So you are proposing confidential belonged in a fax? Or everything classified and above? or just top secret?
Sounds to me like they should have just faxed everything.
Not sure what he's saying, but just to be clear:
"Classified" is not a classification; it is merely a descriptive.
Confidential, Secret, and Top Secret are classifications. All of them will frequently have further markings such as NOFORN (Not for Foreign Dissemination), and Top Secret will almost always have a follow-on codeword to designate SCI/SAP.
When I was in Military Intelligence, if I had taken a comic book page and stamped "Confidential" on it, it would, in fact, be classified until I went through the process of declassifying it (it would be far easier simply to shred the page).
Such authority does not, however, extend to civilians. This is part of the confusion with what Blumenthal sent. He marked a lot of his stuff "Confidential" but that did not automatically classify it because he had no official capacity to do so, and so while the content may indeed have been Confidential it would not have been so by virtue of Blumenthal's marking it as such.

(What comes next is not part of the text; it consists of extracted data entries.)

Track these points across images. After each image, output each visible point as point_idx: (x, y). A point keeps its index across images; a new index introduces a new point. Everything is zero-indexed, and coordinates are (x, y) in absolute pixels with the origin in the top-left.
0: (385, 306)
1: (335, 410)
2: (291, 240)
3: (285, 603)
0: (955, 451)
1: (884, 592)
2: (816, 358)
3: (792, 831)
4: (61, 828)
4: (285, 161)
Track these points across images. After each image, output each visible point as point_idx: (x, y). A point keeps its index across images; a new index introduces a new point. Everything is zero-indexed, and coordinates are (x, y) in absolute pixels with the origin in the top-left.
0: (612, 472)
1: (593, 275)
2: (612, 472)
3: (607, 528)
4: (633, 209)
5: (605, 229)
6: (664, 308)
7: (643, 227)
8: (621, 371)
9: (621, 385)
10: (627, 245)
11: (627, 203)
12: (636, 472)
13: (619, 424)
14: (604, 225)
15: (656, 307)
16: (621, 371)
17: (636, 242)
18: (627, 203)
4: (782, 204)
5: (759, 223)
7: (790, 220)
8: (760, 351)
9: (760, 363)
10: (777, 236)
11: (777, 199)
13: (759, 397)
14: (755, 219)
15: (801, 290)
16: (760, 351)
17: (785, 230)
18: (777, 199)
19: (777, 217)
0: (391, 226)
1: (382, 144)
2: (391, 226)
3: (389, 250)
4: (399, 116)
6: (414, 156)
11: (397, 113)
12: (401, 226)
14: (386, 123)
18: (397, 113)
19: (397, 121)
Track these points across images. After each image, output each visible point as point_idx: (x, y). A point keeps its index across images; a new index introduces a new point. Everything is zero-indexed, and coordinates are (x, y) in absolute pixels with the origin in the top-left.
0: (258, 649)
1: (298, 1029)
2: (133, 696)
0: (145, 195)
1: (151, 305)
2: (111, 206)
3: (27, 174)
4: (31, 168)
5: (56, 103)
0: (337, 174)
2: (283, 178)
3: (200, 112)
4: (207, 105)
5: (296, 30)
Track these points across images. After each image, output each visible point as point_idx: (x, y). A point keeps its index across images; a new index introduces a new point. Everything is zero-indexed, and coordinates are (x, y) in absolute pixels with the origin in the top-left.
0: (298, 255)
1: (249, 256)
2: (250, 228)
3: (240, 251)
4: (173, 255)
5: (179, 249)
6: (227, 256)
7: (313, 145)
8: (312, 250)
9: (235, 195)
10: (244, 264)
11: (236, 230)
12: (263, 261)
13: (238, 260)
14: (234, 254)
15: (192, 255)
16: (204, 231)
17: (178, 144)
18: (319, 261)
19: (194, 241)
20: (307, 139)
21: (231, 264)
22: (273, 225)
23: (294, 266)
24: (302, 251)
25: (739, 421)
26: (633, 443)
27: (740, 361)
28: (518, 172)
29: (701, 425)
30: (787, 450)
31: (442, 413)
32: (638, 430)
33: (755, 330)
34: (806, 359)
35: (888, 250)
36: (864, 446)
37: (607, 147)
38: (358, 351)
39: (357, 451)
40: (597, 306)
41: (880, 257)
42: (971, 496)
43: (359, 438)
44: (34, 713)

Which gets to how classified information should have been communicated. Anything that was actually classified at any level should not have gone onto HRC's email server. Any that happened to be sent to her via that server (sorry if I'm getting the tech terms wrong; I'm a good computer user but not a good computer understanderer) and which would reasonably be seen AT THE TIME as containing classified material should have been handled appropriate to their actual classification whether marked as such or not.
Again, I refer to Grizzly Bear's posts.